I actually enjoyed the anecdotes and thoughts about Britain and the British more than the traveling bits. Bryson gets a bit grumpy at times, but it's clear that he really loves Great Britain. He ends the book with this:

“Suddenly, in the space of a moment, I realized what it was that I loved about Britain - which is to say, all of it. Every last bit of it, good and bad - Marmite, village fetes, country lanes, people saying 'mustn't grumble' and 'I'm terribly sorry but,' people apologizing to me when I conk them with a nameless elbow, milk in bottles, beans on toast, haymaking in June, stinging nettles, seaside piers, Ordnance Survey maps, crumpets, hot-water bottles as a necessity, drizzly Sundays - every bit of it.

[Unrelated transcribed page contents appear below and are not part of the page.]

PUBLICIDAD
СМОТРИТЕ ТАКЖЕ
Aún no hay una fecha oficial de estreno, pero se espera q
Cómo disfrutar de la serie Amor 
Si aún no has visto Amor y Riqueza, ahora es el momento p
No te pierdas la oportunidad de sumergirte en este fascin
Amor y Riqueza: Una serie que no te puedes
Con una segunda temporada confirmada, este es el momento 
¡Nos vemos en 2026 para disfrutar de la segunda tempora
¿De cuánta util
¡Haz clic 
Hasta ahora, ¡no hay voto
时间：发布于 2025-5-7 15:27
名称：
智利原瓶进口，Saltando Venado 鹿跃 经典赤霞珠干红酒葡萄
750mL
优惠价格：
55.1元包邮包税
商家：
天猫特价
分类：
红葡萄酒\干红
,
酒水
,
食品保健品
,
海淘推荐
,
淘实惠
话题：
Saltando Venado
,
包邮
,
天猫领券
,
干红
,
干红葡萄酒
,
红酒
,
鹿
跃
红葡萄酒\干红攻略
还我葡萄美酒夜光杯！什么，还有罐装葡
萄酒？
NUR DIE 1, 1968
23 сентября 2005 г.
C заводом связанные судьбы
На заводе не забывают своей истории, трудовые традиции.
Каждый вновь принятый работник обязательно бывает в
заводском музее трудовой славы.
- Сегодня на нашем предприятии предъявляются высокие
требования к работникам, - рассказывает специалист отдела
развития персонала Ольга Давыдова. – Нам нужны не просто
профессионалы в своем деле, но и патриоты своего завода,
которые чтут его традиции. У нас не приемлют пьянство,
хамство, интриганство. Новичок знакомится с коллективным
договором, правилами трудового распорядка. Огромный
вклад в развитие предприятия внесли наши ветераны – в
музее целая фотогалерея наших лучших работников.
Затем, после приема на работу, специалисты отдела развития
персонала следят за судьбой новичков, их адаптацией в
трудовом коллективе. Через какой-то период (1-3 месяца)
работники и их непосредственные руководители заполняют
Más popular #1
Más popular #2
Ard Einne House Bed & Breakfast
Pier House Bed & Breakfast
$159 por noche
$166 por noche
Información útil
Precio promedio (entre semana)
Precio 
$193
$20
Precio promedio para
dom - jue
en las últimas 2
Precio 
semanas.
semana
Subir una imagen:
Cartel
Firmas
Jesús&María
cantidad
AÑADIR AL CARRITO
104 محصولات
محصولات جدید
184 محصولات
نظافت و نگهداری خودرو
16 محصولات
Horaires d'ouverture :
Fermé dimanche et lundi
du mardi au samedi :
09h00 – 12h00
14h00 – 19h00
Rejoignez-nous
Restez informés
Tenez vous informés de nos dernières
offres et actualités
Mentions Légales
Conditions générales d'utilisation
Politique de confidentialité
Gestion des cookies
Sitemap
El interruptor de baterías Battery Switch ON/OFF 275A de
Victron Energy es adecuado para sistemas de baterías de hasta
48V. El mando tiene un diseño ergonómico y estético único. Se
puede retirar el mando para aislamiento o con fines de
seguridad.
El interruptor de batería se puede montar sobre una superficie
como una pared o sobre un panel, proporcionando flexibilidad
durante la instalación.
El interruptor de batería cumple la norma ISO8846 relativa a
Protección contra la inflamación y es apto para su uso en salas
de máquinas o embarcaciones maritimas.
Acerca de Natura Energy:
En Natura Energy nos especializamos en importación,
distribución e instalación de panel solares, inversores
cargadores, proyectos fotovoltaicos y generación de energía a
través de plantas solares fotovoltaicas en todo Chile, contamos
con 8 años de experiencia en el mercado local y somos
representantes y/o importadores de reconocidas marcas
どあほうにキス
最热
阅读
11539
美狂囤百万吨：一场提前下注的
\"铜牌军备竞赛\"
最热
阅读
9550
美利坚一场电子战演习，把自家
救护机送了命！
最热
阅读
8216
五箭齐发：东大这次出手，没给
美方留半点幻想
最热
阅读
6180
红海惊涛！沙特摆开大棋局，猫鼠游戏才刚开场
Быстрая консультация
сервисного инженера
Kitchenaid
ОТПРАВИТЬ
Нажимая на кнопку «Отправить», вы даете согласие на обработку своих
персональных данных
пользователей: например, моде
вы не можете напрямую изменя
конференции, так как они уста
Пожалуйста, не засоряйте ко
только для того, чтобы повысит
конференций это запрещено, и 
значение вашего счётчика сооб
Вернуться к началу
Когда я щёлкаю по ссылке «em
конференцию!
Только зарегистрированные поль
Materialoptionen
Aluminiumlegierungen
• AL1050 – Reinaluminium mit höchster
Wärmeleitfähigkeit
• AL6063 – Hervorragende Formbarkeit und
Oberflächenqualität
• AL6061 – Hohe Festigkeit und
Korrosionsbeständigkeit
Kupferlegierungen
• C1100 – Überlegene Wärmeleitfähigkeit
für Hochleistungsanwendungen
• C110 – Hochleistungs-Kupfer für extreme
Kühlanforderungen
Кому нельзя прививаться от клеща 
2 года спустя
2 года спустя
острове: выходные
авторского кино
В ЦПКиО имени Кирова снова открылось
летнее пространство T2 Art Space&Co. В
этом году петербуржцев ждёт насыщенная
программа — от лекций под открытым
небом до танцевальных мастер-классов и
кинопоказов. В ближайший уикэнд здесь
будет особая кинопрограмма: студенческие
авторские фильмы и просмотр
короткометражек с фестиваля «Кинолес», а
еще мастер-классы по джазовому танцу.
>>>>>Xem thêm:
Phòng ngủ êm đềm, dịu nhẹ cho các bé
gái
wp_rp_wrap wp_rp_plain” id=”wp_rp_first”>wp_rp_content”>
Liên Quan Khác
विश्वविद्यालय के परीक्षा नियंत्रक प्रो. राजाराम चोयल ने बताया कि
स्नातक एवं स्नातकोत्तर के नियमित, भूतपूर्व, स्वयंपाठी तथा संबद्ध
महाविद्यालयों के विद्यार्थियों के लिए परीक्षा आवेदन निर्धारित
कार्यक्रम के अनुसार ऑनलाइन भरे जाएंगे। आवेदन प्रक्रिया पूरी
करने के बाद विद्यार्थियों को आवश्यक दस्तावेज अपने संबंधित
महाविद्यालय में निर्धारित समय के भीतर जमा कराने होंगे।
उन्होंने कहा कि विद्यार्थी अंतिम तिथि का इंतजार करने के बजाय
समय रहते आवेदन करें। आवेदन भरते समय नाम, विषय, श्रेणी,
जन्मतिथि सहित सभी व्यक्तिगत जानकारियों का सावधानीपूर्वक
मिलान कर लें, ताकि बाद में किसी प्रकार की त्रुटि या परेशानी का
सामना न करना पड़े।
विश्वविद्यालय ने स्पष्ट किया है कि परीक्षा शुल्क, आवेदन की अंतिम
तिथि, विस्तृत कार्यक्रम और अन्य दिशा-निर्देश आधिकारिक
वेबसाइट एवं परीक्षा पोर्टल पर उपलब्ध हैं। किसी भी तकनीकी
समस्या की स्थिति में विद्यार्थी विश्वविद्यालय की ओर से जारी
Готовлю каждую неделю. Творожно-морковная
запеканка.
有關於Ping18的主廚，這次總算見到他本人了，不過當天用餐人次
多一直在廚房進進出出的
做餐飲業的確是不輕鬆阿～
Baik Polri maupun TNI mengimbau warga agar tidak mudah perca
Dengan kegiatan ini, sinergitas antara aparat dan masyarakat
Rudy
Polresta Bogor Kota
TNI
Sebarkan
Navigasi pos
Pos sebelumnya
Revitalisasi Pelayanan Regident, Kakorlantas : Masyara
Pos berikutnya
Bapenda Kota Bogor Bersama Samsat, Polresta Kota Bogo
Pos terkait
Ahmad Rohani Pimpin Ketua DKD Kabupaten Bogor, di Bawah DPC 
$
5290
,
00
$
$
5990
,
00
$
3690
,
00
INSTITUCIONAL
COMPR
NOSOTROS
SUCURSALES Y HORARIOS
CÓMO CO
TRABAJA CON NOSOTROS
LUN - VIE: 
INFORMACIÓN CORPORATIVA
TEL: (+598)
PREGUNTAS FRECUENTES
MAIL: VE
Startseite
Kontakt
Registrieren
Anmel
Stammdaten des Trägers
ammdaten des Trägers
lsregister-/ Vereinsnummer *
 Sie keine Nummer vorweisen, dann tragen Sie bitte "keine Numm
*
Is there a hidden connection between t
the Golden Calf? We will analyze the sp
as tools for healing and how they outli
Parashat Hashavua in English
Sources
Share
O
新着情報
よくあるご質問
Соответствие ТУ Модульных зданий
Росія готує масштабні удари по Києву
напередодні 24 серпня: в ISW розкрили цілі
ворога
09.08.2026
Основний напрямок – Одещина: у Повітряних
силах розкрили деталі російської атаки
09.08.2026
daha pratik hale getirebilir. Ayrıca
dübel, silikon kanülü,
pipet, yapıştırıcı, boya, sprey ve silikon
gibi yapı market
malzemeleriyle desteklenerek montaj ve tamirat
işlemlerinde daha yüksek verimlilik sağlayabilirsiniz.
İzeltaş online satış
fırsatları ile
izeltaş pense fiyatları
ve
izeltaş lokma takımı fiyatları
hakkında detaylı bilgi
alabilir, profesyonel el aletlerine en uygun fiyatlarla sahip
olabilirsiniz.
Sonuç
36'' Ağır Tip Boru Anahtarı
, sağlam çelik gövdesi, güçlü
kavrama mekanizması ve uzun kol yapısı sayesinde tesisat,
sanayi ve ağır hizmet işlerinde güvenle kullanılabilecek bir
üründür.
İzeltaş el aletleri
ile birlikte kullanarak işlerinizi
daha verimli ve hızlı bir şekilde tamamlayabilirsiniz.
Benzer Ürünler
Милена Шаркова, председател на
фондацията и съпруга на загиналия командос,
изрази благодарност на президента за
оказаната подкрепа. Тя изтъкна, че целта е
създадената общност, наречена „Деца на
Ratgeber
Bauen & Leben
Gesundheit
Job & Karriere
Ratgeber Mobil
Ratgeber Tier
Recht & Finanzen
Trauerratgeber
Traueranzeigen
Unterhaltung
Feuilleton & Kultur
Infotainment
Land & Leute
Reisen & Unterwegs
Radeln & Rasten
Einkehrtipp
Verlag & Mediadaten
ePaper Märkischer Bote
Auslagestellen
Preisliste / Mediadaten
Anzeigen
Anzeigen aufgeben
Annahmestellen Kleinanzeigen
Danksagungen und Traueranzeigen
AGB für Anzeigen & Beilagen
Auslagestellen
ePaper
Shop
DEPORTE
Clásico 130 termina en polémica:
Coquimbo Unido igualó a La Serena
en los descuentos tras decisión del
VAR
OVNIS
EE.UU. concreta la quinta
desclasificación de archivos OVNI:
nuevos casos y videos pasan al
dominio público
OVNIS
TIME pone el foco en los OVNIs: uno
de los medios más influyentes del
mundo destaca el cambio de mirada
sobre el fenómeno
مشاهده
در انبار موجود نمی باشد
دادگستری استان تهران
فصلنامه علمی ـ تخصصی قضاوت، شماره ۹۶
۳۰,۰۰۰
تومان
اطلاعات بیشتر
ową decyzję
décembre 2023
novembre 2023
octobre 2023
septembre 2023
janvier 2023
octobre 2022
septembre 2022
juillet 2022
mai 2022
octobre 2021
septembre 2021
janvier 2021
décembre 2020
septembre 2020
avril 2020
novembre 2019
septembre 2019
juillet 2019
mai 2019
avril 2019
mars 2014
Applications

What a wondrous place this was - crazy as fuck, of course, but adorable to the tiniest degree. What other country, after all, could possibly have come up with place names like Tooting Bec and Farleigh Wallop, or a game like cricket that goes on for three days and never seems to start? Who else would think it not the least odd to make their judges wear little mops on their heads, compel the Speaker of the House of Commons to sit on something called the Woolsack, or take pride in a military hero whose dying wish was to be kissed by a fellow named Hardy? ('Please Hardy, full on the lips, with just a bit of tongue.') What other nation in the world could possibly have given us William Shakespeare, pork pies, Christopher Wren, Windsor Great Park, the Open University, Gardners' Question Time and the chocolate digestive biscuit? None, of course.
How easily we lose sight of all this. What an enigma Britain will seem to historians when they look back on the second half of the twentieth century. Here is a country that fought and won a noble war, dismantled a mighty empire in a generally benign and enlightened way, created a far-seeing welfare state - in short, did nearly everything right - and then spent the rest of the century looking on itself as a chronic failure. The fact is that this is still the best place in the world for most things - to post a letter, go for a walk, watch television, buy a book, venture out for a drink, go to a museum, use the bank, get lost, seek help, or stand on a hillside and take in a view.
All of this came to me in the space of a lingering moment. I've said it before and I'll say it again. I like it here. I like it more than I can tell you.”